_Quoted passage_:
<<<<
That business manager had to go to college and work his way up to the title.

That ad man really has connections and a record of winners.

That bookkeeper/CPA knows accounting like we know plumbing.

Warehousemen really do know things that we don't.



Richard Hilliard said:


> Why did all those companies fail? Not enough work? What did they do with the opportunity they had? What happened to the older company’s customer base? Why did they leave? Surely there are companies that are thriving. 2 of the top reasons why companies fail: no working cash and poor business decisions. Location has nothing to do with either of those reasons.
> 
> Back in October I went back to Ohio; keep in mind I was back in Ohio in 2011. My father was in plumbing and I had a company there for 15 years. I have many contacts. Half of my old contacts have closed shop. Half of them closed due to no longer having the energy to reorganize.2 of these companies had well over 50 trucks running prior to 2008. When companies close the employees must do something. Many started their own business and they will fail also.
> 
> Why? They lose work to too many unqualified and unlicensed personnel. They lose water heaters for 50 bucks to handymen and unemployed people. They cannot influence the home owner to use them for 50 bucks more. That is insane. I was talking to 1 plumber and a customer walked into his shop he said this guy just bought 2 ADA elongated toilets from him. I asked him why this customer bought elongated Ada toilets from him. His reply, the customer wanted them. I asked if I could talk with this customer for a minute and find out why he bought them. Pete was pleasantly surprised why the customer purchased the toilets. Want had very little to do with the toilet purchase. Simple concept yet bypassed by many and this is why homeowners move to the unlicensed and unqualified. Why should someone pay more for no difference?


These are different times, to be sure. We tend to blame ourselves, but that saying "It's the economy, stupid" is very, very true.


----------



## Phat Cat (Apr 1, 2009)

Plumber said:


> Or the common sense to hire someone to do those things. It can be a few hours a week.
> 
> We complain about the hacks and DIYs, but we think we can do everything in business because we got a computer.
> 
> ...


Excellent points. Someone can always hire the expertise that is needed. The sad fact is, most start on a shoe string budget, and there is no money to pay for the knowledge / expertise.


----------



## Plumber (Jan 18, 2009)

Phat Cat said:


> Excellent points. Someone can always hire the expertise that is needed. The sad fact is, most start on a shoe string budget, and there is no money to pay for the knowledge / expertise.
>>>>
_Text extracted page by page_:
<<<<
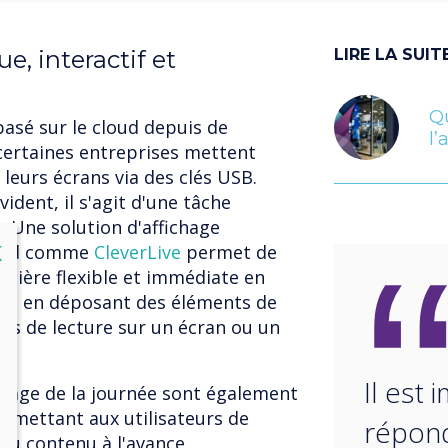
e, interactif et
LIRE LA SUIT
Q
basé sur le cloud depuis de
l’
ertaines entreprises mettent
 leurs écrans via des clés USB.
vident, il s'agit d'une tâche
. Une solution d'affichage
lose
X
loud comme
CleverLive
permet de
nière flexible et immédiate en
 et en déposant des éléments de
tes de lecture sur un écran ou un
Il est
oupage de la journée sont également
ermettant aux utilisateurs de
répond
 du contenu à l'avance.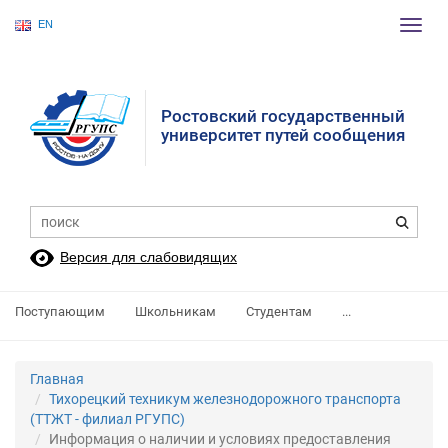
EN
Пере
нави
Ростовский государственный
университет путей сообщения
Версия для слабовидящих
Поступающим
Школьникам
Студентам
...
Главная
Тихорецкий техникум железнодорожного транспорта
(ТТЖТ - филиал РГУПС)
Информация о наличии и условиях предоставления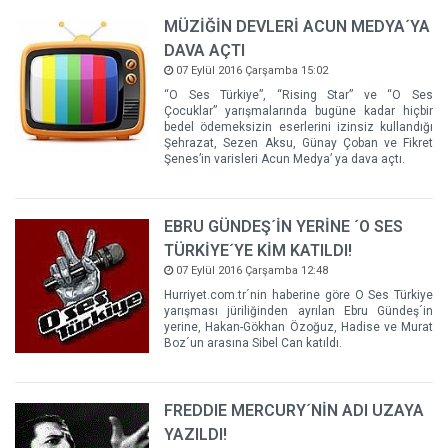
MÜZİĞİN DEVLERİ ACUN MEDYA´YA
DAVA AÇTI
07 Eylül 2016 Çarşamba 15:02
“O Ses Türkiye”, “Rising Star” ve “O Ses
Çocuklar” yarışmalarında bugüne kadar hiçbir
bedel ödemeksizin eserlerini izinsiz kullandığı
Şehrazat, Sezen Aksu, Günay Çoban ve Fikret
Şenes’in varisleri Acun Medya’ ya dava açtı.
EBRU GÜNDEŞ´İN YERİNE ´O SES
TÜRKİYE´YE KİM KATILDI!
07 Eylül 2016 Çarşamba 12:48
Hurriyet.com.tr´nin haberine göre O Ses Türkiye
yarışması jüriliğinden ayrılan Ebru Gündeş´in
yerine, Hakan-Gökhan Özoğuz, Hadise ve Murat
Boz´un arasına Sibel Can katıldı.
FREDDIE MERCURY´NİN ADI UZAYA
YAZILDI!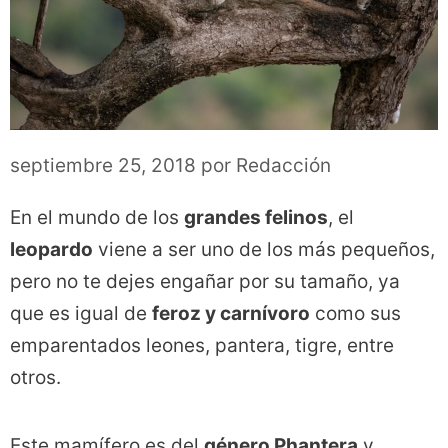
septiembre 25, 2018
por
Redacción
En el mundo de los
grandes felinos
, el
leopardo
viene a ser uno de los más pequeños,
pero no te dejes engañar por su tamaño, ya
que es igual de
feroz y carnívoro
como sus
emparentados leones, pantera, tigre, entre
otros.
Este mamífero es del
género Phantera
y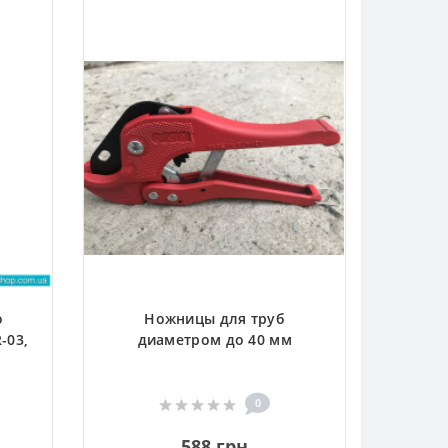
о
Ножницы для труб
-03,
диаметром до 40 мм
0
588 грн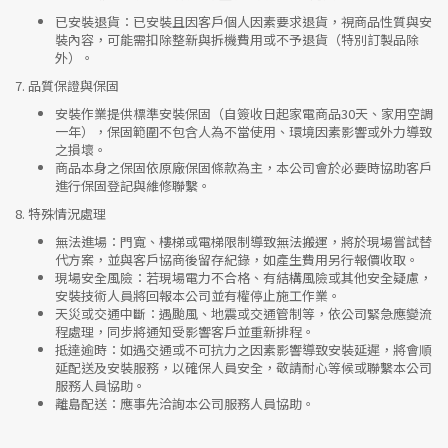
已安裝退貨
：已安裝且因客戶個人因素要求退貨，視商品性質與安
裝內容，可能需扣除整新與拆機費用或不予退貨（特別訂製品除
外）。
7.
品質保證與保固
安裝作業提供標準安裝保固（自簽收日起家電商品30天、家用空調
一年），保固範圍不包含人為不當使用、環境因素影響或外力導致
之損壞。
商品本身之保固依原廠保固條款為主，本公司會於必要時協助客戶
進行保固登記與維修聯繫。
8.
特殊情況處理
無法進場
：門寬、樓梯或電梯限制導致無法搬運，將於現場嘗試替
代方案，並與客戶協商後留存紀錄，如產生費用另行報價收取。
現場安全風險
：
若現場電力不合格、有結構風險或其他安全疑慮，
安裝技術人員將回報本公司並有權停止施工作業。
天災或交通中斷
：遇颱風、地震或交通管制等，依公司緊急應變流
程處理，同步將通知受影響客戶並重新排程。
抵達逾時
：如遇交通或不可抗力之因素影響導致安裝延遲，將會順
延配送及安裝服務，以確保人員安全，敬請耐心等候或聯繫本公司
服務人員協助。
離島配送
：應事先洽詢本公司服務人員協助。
>>>>
<<<<
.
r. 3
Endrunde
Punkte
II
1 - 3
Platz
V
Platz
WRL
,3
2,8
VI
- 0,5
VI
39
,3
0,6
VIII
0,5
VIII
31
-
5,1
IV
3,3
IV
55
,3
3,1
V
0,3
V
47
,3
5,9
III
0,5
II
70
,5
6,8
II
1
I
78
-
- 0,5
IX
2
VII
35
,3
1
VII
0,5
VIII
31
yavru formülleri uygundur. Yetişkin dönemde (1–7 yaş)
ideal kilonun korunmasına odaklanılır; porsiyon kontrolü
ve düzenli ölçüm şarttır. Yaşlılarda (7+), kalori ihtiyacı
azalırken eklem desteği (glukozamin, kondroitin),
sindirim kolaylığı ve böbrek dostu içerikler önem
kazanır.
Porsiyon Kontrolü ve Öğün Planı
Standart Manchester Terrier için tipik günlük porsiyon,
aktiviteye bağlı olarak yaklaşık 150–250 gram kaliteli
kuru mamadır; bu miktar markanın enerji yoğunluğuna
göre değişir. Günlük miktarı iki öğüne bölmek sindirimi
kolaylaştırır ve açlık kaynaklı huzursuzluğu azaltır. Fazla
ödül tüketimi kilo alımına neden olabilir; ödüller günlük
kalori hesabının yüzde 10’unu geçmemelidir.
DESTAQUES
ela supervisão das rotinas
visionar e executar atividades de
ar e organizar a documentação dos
>>>>
<<<<
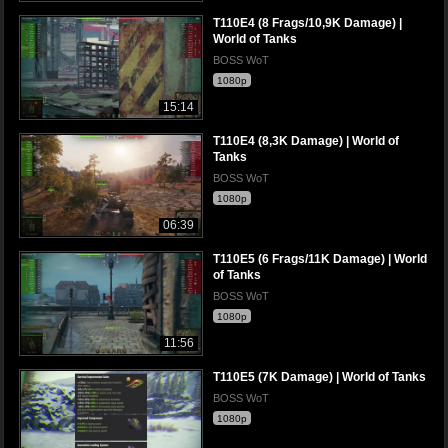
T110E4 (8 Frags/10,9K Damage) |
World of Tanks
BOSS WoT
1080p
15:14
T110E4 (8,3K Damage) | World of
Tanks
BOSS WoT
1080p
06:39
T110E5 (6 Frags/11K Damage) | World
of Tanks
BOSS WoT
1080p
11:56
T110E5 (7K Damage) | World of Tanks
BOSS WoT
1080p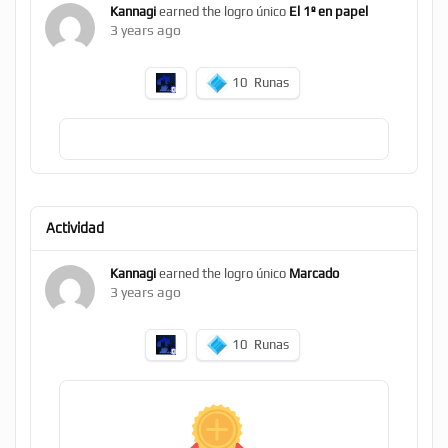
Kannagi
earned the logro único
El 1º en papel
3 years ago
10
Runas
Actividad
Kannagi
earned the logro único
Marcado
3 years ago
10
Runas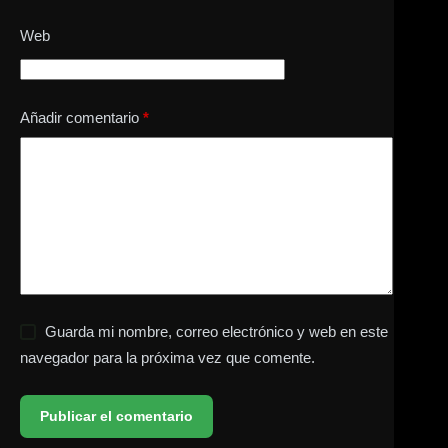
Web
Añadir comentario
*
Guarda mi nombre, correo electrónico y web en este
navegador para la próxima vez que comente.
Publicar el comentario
>>>>
_What you are asked to do_: Carry the forum thread on why plumbing businesses fail forward from its last post, adding Plumber's reply to the quoted remark from Phat Cat.

_Exercise result_:
Bookkeepers are cheaper than a Craigslist plumber. For $50.00 a month you can get the books done.

Ad men come with the places you advertise in. Some of the salesman I've dealt with had decades of ad experience and are very willing to help you in exchange for your business.

Business managers.....many CPAs qualify for that and can be used for a sounding board before you buy that $10k jetter.

So why don't plumbers avail themselves of other people's services? (That's a question).


----------



## Phat Cat (Apr 1, 2009)

Plumber said:


> Bookkeepers are cheaper than a Craigslist plumber. For $50.00 a month you can get the books done.


In both cases, you do get what you pay for.



> Ad men come with the places you advertise in. Some of the salesman I've dealt with had decades of ad experience and are very willing to help you in exchange for your business.


Good point!



> Business managers.....many CPAs qualify for that and can be used for a sounding board before you buy that $10k jetter.


Good CPA's - How does one find a good CPA? Your average plumber does not necessarily have the connections or knowledge to know who is good and who isn't.



> So why don't plumbers avail themselves of other people's services? (That's a question).


I could venture a guess, but I don't want to have to duck and run. :no:


----------



## Plumber (Jan 18, 2009)

Phat Cat said:


> In both cases, you do get what you pay for.
> 
> Good point!
> 
> ...


Plumbers could use Angies List to find these services.

The plumbers who know their limitations, are willing to admit it and hire people to do things, are the ones that succeed. Every single successful company has a battalion of outside consultants.

There's a song by Motorhead about knuckleheads:

"And we don't like advice,
We always pay the price, 
Pearls before swine."


----------



## plbgbiz (Aug 27, 2010)

Phat Cat said:


> ...I could venture a guess, but I don't want to have to duck and run. :no:


That one is easy...

Because we are an arrogant lot with headstrong attitudes that do not possess the confident humility needed to get help where we are lacking.


----------



## wyrickmech (Mar 16, 2013)

Do what you are good at and outsource the rest threw outside source or hire. As long as you have that cost figured in on your rate as overhead you should be fine


----------



## victoryplbaz (May 19, 2012)

Turd Chaser said:


> They have recently hired a consultant only to have him tell our owner that he is not making enough money. We raised our labor rates and material markup and have already lost several accounts. He is making more profit on the jobs that we are getting but we are getting less of them. Last year I averaged 48 hours per week. Mainly because our rates were low. I realize that we need to increase profitability, however I feel that there may have been a better way. Some commercial service customers had there rates increased by over $20/hour. Tough pill to swallow.


 
Just because they lost a few accounts dont me much. If your doing less calls but more money its really a even trade off. Much better than doing more calls at less dollars.


----------



## Richard Hilliard (Apr 10, 2010)

Plumber 
You bring up good points. 1 point that is not and has not been discussed; you don’t know what you don’t know.
When you’re not aware of the numbers (accounting) how do you know if you have the right 1 when you hire outside?

The same applies for marketing. Marketing actually covers a ton of things. 1 it is to discover what is wanted, necessary, and will work in your marketing area. 2 it is to brand your company 3. It is to find clients for your product and services 4. It is to set you sales process and aid the process. How do you know who to get?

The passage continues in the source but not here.